130 Countries Support A Global Tax Reform

      

Image Credit – BBC

 

The OECD said on Thursday that mediators had agreed to a recommended minimum corporation tax rate of at least 15%.

“Today is a historic day for economic diplomacy,” stated US Treasury Secretary Janet Yellen.

The taxation of large technology businesses has been a subject of contention between the United States and others.

The Organization for Economic Cooperation and Development (OECD), which spearheaded the negotiations, estimated that the proposals might produce $150 billion (£109 billion) in tax revenue per year.

However, the Paris-based organization revealed that Ireland and Hungary, both of which have low corporation taxes, had not signed up to the global minimum agreement.

The accord was supported by all G20 countries, including the United States, the United Kingdom, China, and France.
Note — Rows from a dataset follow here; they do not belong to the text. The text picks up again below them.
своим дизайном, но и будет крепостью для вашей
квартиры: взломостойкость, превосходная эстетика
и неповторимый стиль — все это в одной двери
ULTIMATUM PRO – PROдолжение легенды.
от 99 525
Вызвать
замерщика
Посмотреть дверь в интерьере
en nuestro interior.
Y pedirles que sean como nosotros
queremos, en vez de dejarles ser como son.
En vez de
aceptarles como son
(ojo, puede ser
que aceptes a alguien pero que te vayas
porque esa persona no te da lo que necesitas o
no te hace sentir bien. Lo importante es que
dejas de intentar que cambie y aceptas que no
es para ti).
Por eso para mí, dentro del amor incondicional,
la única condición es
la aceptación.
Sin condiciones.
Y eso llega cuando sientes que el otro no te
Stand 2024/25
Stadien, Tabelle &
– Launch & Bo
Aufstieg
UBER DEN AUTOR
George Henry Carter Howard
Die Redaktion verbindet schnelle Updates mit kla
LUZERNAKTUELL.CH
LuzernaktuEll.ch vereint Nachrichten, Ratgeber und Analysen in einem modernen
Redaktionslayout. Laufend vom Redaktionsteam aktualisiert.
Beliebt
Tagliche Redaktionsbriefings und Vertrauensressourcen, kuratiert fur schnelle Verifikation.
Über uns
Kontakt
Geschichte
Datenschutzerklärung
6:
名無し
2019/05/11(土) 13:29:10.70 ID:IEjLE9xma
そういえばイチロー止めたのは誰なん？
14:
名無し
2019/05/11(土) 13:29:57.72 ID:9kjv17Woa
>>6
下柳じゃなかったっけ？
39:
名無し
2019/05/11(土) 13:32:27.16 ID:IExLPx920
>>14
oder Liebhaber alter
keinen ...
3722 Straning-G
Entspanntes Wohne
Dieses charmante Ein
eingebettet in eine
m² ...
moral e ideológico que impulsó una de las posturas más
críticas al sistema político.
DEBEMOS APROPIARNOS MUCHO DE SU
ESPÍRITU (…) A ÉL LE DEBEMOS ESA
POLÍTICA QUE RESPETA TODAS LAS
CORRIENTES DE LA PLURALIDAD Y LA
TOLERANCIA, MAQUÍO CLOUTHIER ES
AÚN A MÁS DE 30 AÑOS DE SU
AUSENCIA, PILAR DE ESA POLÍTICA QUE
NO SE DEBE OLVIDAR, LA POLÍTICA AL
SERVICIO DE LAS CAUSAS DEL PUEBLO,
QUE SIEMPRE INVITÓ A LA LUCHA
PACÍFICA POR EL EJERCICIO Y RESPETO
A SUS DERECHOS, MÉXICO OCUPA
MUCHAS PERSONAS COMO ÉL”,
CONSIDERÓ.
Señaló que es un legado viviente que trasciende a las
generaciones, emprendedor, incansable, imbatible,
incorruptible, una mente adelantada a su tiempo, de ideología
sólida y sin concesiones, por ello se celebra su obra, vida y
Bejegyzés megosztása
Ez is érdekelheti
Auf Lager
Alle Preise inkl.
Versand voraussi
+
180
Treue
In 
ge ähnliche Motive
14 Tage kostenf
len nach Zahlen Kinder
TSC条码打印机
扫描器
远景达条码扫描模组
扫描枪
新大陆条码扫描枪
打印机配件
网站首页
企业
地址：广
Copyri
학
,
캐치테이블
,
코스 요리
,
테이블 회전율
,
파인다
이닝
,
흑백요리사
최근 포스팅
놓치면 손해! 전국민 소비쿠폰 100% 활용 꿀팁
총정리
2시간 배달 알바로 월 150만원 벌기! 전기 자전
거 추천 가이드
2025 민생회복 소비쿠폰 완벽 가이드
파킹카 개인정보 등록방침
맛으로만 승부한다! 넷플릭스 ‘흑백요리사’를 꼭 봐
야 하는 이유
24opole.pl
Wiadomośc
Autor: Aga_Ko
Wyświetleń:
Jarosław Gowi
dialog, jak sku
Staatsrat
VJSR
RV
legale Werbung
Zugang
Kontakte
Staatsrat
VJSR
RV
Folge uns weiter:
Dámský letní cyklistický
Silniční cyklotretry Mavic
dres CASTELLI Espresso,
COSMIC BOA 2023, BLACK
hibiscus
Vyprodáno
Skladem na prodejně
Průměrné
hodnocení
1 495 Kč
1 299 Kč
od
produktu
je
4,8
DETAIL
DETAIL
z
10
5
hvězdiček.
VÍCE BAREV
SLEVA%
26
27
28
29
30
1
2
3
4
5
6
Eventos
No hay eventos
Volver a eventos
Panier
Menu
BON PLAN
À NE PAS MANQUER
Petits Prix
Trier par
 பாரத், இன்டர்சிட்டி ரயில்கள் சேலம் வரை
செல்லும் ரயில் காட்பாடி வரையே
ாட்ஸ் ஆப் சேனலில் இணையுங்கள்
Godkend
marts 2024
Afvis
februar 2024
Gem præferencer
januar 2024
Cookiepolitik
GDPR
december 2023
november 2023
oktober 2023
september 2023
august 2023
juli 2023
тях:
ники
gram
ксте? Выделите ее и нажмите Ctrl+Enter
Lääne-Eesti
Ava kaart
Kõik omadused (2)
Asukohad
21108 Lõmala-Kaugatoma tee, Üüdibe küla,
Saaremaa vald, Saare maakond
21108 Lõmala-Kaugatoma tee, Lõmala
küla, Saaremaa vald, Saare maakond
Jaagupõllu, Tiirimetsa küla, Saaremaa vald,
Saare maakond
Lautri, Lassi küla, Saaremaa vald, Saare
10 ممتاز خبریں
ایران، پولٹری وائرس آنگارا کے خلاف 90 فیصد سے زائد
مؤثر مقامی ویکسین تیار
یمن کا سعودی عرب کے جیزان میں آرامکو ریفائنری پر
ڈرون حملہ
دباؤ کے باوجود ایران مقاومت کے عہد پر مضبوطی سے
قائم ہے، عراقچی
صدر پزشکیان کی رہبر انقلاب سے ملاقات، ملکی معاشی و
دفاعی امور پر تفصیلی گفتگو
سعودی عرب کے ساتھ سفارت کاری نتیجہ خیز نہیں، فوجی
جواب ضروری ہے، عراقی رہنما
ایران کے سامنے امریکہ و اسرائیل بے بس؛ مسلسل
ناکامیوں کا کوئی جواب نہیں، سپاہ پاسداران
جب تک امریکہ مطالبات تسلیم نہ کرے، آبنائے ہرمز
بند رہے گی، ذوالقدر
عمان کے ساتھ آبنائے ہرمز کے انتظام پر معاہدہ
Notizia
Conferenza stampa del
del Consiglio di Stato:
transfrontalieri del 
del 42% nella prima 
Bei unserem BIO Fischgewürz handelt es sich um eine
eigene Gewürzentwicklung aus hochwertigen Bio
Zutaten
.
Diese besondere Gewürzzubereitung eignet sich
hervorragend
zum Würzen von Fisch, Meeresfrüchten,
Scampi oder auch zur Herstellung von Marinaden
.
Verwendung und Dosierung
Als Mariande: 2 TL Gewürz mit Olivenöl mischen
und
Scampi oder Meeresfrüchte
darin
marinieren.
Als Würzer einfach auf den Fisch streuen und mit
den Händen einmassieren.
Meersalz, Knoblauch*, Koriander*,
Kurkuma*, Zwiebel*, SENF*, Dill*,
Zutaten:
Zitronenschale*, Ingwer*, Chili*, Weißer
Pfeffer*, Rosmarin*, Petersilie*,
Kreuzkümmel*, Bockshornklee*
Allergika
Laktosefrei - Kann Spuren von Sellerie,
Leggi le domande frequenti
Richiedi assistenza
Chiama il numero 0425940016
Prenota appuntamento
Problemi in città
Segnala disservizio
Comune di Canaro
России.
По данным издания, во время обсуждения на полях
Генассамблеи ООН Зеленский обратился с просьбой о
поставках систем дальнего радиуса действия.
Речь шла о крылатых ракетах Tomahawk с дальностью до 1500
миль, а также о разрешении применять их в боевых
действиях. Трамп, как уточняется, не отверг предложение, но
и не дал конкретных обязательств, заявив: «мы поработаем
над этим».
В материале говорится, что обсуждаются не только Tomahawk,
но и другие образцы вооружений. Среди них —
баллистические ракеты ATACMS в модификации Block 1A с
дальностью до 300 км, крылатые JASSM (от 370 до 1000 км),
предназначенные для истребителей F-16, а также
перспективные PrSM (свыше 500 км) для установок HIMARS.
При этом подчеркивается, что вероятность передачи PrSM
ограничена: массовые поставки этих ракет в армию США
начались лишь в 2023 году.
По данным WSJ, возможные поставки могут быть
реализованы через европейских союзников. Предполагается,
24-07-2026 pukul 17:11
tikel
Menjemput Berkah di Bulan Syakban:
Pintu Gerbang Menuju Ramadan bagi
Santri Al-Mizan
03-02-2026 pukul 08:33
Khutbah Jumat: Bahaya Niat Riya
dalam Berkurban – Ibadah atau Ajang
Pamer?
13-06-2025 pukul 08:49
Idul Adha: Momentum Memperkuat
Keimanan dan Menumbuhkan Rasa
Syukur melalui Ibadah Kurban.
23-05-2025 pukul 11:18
Participating nations are now expected to strive to pass necessary laws to bring in the bare minimum, while specifics such as possible exclusions for certain businesses are still being negotiated.

“A detailed implementation plan together with remaining issues will be finalized by October 2021,” said a statement signed by 130 out of 139 countries and jurisdictions involved in the talks.

Nations have also agreed to new regulations governing where the largest multinational corporations are taxed. They would see taxes rights on more than $100 billion in earnings transfer to nations where revenues are created, rather than where a company’s headquarters are located.

The deal, according to US Treasury Secretary Janet Yellen, signals the end of a “race to the bottom” on tax rates.

“For decades, the US has participated in self-defeating international tax competition, lowering our corporate tax rates only to watch other nations lower theirs in response.

“The result was a global race to the bottom: Who could lower their corporate rate further and faster?”

She said that “no nation” had gained in the race.

The Biden administration has been pressing for a settlement on the overseas front while also attempting to raise taxes on the home front. It has, for example, advocated for an increase in the corporation tax rate in the United States from 21% to 28%.

His deal has been in the works for some years. The discussions had stalled, owing in large part to the United States’ dissatisfaction with either of the main offers.

But that all changed in January when the new government took office in Washington. President Joe Biden and Treasury Secretary Janet Yellen both sought a settlement and made specific suggestions. They intend to levy additional taxes in order to rebuild the public finances following the epidemic and to pay their expenditure commitments.

A few nations have resisted the revisions, notably three in the EU: Ireland, Hungary, and Estonia, all of which have corporation taxes that are lower than the proposed minimum.

Staying out won’t assist them if the agreement goes as anticipated. It has a “top-up” clause, which means that if a subsidiary pays less than the minimum, the parent firm will get an extra bill.